Tragando con fuerza hizo algo que jamás habría hecho en una situación normal. Dobló hacia la derecha y se metió por el angosto camino de grava hacia la antigua mansión estilo colonial. La gran casa, que en sus mejores tiempos debió ser imponente, dejaba notar en sus paredes el paso del tiempo, tal vez de ahí venían la cantidad desorbitante de historias oscuras que se entretejian entorno a ella; su propio padre, contaba más de alguna.

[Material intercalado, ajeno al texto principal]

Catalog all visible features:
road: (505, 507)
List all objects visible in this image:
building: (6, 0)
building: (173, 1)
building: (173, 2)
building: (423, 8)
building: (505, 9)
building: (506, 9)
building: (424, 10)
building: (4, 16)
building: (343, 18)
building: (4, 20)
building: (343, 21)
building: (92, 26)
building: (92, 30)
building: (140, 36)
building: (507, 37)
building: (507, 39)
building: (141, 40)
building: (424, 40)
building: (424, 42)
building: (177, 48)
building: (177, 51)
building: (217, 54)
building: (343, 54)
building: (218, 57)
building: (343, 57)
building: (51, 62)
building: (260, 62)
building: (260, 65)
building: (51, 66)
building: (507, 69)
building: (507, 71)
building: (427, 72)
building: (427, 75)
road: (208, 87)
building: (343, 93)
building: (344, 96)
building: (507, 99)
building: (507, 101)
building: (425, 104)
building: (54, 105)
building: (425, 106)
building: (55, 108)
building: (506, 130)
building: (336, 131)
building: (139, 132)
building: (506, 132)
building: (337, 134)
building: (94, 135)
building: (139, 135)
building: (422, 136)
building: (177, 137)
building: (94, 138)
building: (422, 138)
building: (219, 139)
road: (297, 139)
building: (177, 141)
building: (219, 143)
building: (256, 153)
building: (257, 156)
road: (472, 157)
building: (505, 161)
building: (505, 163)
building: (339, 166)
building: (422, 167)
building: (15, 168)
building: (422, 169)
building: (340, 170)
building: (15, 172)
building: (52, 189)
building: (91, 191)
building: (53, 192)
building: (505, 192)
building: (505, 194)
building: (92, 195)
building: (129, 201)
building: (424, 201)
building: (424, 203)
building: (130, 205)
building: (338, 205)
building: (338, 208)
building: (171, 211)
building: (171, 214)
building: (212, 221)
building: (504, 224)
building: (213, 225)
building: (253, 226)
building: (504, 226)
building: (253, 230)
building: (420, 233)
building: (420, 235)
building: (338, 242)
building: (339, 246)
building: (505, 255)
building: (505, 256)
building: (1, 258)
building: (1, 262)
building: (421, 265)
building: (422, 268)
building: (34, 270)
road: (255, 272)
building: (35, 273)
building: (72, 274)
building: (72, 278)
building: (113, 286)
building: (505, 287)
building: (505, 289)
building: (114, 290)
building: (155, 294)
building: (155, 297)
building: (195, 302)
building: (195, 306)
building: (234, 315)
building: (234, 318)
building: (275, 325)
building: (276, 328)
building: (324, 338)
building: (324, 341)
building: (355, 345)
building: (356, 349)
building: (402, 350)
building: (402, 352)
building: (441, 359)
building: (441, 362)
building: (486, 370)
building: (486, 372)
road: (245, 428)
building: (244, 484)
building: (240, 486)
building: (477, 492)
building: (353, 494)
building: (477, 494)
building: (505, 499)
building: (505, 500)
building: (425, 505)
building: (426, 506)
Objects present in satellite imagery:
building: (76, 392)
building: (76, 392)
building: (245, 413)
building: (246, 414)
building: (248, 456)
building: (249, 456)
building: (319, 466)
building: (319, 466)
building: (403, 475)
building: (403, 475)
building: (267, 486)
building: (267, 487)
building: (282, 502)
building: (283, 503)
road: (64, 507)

Con el pulso a mil por hora y la respiración agitada por el miedo condujo hasta la entrada, bajó de manera veloz y ayudó a su esposa a subir las ruidosas escaleras que crujían con cada paso, la casa estaba abierta; según lo que había oído, siempre estaba así por que nadie en su sano juicio se atrevía a entrar. Con cuidado llegaron hasta la que era la sala, el lugar estaba más limpio de lo que podría esperarse de una casa abandonada hace más de cincuenta años, los antiguos muebles estaban tapados con sábanas ya grises por el polvo. Evelyn se sostuvo por un momento mientras su marido quitaba las sábanas que cubrían un gran sofá; si en ese momento no se hubiera encontrado con tanto dolor habría admirado la belleza del antiguo mueble. Se recostó y trató de calmarse, su esposo se movía desesperado hasta que logró encender la antigua chimenea de piedra, buscó en el bolso que llevaban, lo necesario para ayudarla y marcó de urgencia a su amigo Darien quien era el médico del pueblo.
—Esta casa me da miedo —susurró en un hilo de voz en cuanto su marido llegó a su lado.

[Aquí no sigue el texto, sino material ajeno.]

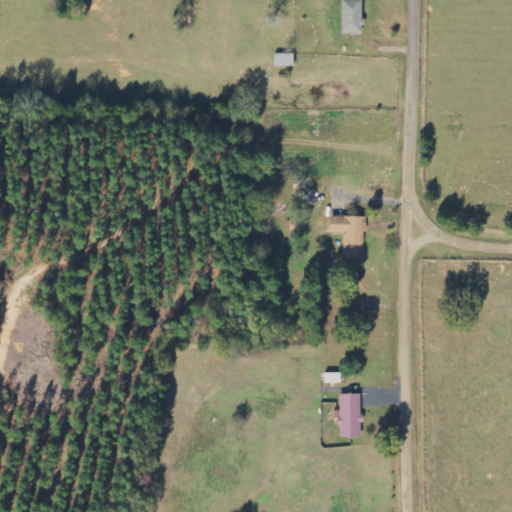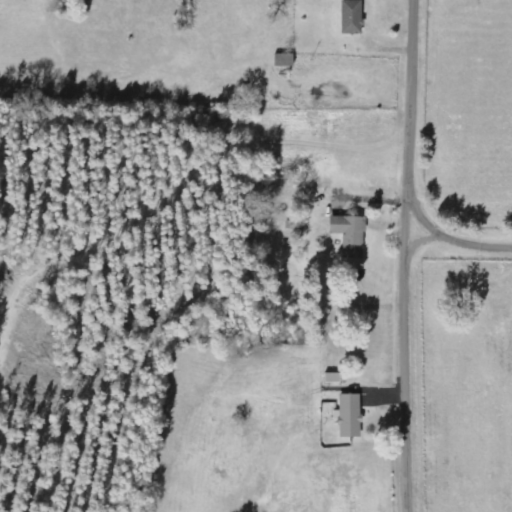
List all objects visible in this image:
building: (351, 17)
building: (268, 232)
building: (349, 234)
road: (462, 235)
road: (413, 255)
building: (332, 377)
building: (348, 414)
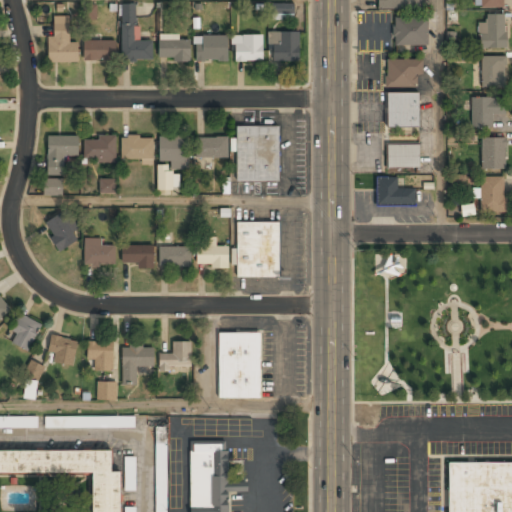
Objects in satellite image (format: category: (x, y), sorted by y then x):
building: (399, 3)
building: (491, 3)
building: (492, 3)
building: (399, 4)
building: (282, 11)
building: (89, 12)
building: (410, 30)
building: (411, 31)
building: (492, 32)
building: (492, 32)
building: (132, 36)
building: (133, 36)
building: (61, 42)
building: (62, 42)
building: (284, 45)
building: (284, 46)
building: (174, 47)
building: (211, 47)
building: (247, 47)
building: (248, 48)
building: (99, 49)
building: (211, 49)
building: (99, 50)
building: (175, 50)
building: (492, 71)
building: (403, 72)
building: (493, 72)
building: (402, 73)
road: (179, 99)
building: (402, 109)
building: (403, 109)
building: (485, 110)
building: (486, 112)
road: (440, 117)
building: (211, 146)
building: (212, 147)
building: (101, 148)
building: (137, 148)
building: (137, 148)
building: (99, 149)
building: (174, 150)
building: (174, 151)
building: (60, 152)
building: (60, 152)
building: (257, 153)
building: (493, 153)
building: (493, 153)
building: (258, 154)
building: (402, 155)
building: (402, 156)
building: (166, 178)
building: (107, 185)
building: (109, 186)
building: (52, 187)
building: (53, 187)
building: (392, 192)
building: (393, 193)
building: (490, 194)
building: (492, 194)
road: (170, 201)
building: (62, 229)
building: (63, 231)
road: (421, 234)
building: (256, 249)
building: (258, 249)
building: (98, 252)
building: (98, 252)
building: (212, 253)
building: (138, 255)
building: (138, 255)
road: (331, 255)
building: (174, 256)
building: (175, 256)
building: (212, 256)
road: (38, 283)
building: (3, 307)
building: (3, 308)
park: (433, 324)
building: (24, 331)
building: (24, 332)
building: (63, 349)
building: (63, 349)
building: (100, 354)
building: (101, 355)
building: (176, 356)
building: (176, 357)
building: (135, 361)
building: (135, 361)
building: (239, 365)
building: (239, 365)
building: (32, 378)
building: (31, 381)
building: (106, 390)
building: (107, 391)
road: (165, 403)
building: (18, 421)
building: (89, 421)
building: (19, 422)
building: (90, 422)
parking lot: (433, 457)
building: (160, 468)
building: (161, 468)
building: (70, 470)
building: (71, 470)
building: (131, 473)
building: (211, 477)
building: (210, 478)
building: (129, 485)
building: (480, 486)
building: (480, 486)
building: (129, 509)
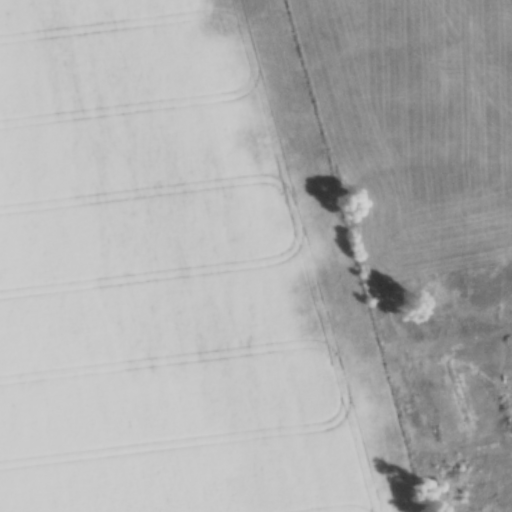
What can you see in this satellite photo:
crop: (179, 271)
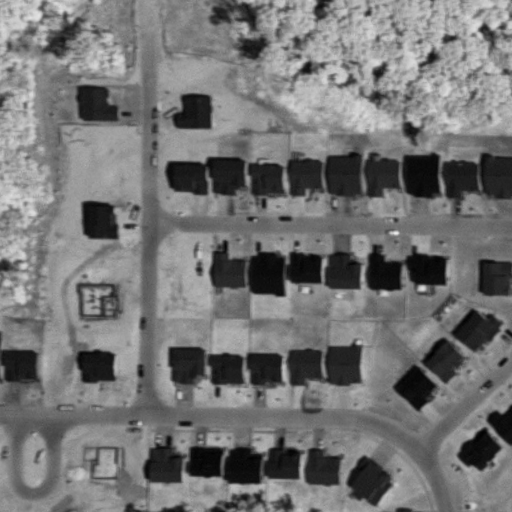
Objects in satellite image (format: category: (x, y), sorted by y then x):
road: (147, 205)
road: (329, 224)
building: (480, 329)
building: (447, 361)
road: (466, 403)
road: (248, 414)
building: (485, 449)
building: (374, 482)
road: (74, 493)
building: (408, 510)
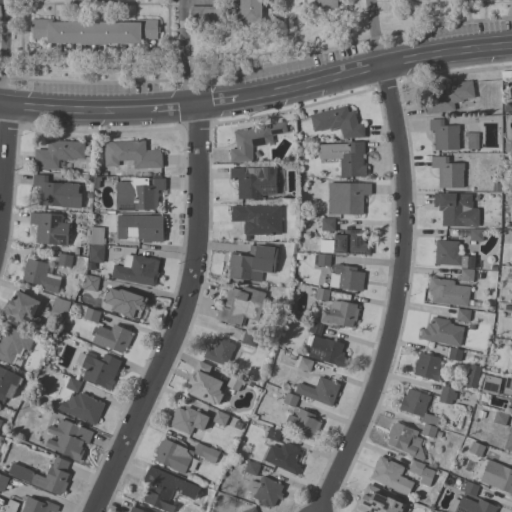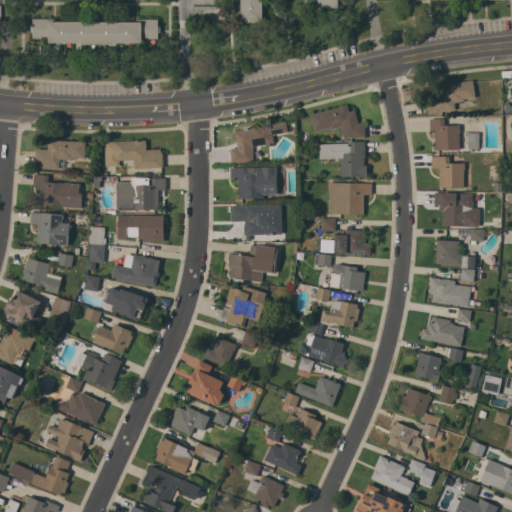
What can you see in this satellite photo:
road: (73, 1)
road: (114, 2)
road: (94, 3)
building: (326, 3)
building: (324, 4)
building: (250, 11)
building: (251, 11)
building: (206, 12)
road: (286, 19)
road: (415, 27)
building: (94, 31)
road: (373, 31)
building: (93, 32)
road: (3, 48)
road: (184, 52)
road: (290, 52)
road: (257, 93)
building: (448, 96)
building: (446, 97)
building: (507, 108)
building: (338, 121)
building: (336, 122)
building: (444, 134)
building: (443, 135)
building: (252, 140)
building: (253, 140)
building: (471, 140)
building: (472, 140)
building: (511, 147)
building: (58, 153)
building: (57, 154)
building: (131, 154)
building: (132, 154)
road: (4, 155)
building: (344, 157)
building: (346, 157)
building: (448, 171)
building: (447, 172)
building: (97, 181)
building: (254, 181)
building: (254, 182)
building: (497, 186)
building: (56, 192)
building: (57, 192)
building: (89, 194)
building: (138, 194)
building: (139, 194)
building: (346, 197)
building: (347, 197)
building: (456, 209)
building: (456, 209)
building: (259, 217)
building: (257, 218)
building: (326, 224)
building: (328, 224)
building: (139, 227)
building: (141, 227)
building: (49, 228)
building: (50, 228)
building: (474, 234)
building: (476, 234)
building: (97, 235)
building: (346, 243)
building: (347, 243)
building: (95, 244)
building: (294, 249)
building: (76, 250)
building: (96, 253)
building: (451, 254)
building: (453, 258)
building: (64, 259)
building: (322, 259)
building: (251, 263)
building: (253, 263)
building: (91, 265)
building: (136, 270)
building: (138, 270)
building: (467, 274)
building: (38, 275)
building: (40, 275)
building: (345, 277)
building: (347, 277)
building: (90, 283)
building: (90, 283)
building: (448, 291)
building: (447, 292)
building: (322, 294)
road: (399, 294)
building: (124, 302)
building: (125, 302)
building: (239, 305)
building: (240, 305)
building: (58, 307)
building: (59, 308)
building: (19, 309)
building: (21, 310)
building: (91, 314)
building: (339, 314)
building: (339, 314)
building: (462, 314)
building: (463, 314)
road: (179, 316)
building: (315, 327)
building: (52, 331)
building: (442, 331)
building: (442, 332)
building: (112, 337)
building: (111, 338)
building: (248, 338)
building: (13, 343)
building: (13, 345)
building: (511, 347)
building: (326, 350)
building: (511, 350)
building: (220, 351)
building: (219, 352)
building: (454, 354)
building: (292, 356)
building: (304, 364)
building: (305, 364)
building: (426, 366)
building: (427, 366)
building: (98, 368)
building: (100, 370)
building: (471, 376)
building: (472, 376)
building: (499, 377)
building: (507, 382)
building: (508, 382)
building: (7, 383)
building: (7, 383)
building: (205, 383)
building: (205, 383)
building: (234, 383)
building: (72, 384)
building: (73, 384)
building: (489, 384)
building: (319, 390)
building: (318, 391)
building: (445, 394)
building: (447, 394)
building: (290, 399)
building: (418, 406)
building: (81, 407)
building: (83, 407)
building: (418, 410)
building: (481, 413)
building: (220, 418)
building: (500, 418)
building: (186, 419)
building: (188, 419)
building: (0, 420)
building: (1, 421)
building: (303, 423)
building: (303, 423)
building: (428, 429)
building: (274, 434)
building: (438, 434)
building: (30, 437)
building: (1, 438)
building: (67, 438)
building: (69, 438)
building: (402, 438)
building: (405, 439)
building: (509, 439)
building: (508, 440)
building: (477, 449)
building: (205, 452)
building: (172, 455)
building: (182, 455)
building: (282, 457)
building: (284, 457)
building: (416, 467)
building: (252, 468)
building: (43, 475)
building: (44, 475)
building: (389, 475)
building: (391, 475)
building: (497, 475)
building: (497, 476)
building: (2, 481)
building: (3, 481)
building: (165, 487)
building: (165, 488)
building: (469, 488)
building: (266, 491)
building: (267, 491)
building: (377, 501)
building: (378, 501)
building: (473, 505)
building: (11, 506)
building: (38, 506)
building: (40, 506)
building: (485, 506)
building: (250, 509)
building: (135, 510)
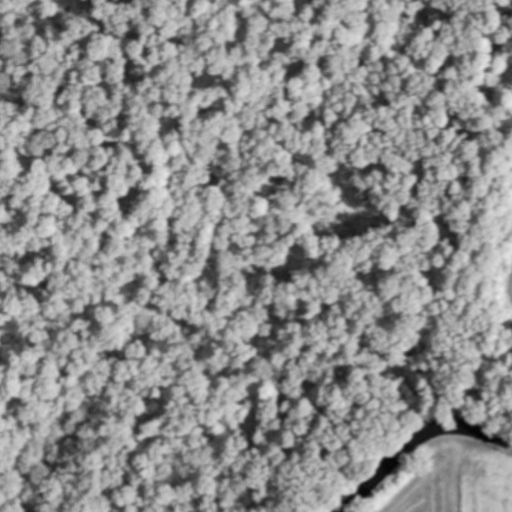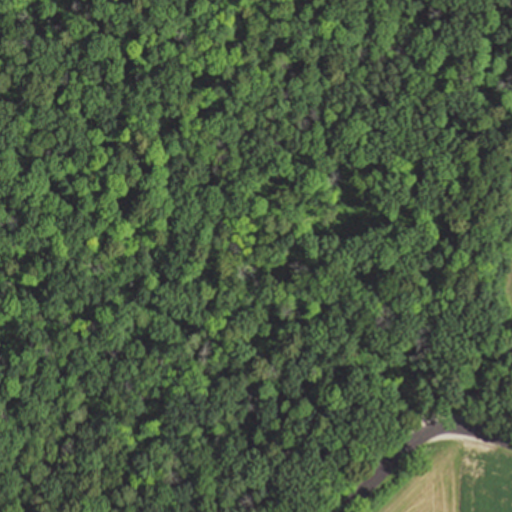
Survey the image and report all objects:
road: (417, 441)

—Y a mi; estoy aterrado. Pero no me puedo arriesgar, no puedo arriesgarme a que les ocurra algo.
Steven dejó un suave beso en los labios de su esposa, quien lanzó un grito apenas él se separó.
Afuera, la lluvia se hacía cada vez más densa, y el cielo tronaba sin parar, derrepente una pesada neblina comenzó a rodear la antigua mansión de los McLean como si de alguna manera quisiese crear un escudo a su alrededor, algo definitivamente extraño sucedía, toda la propiedad entró en un estado de alerta, hasta los árboles que rodeaban lo que en algún tiempo fue el más elegante jardín del condado –pero que ya hace muchos años no florecían– parecían atentos a lo que pasaba dentro de la casa.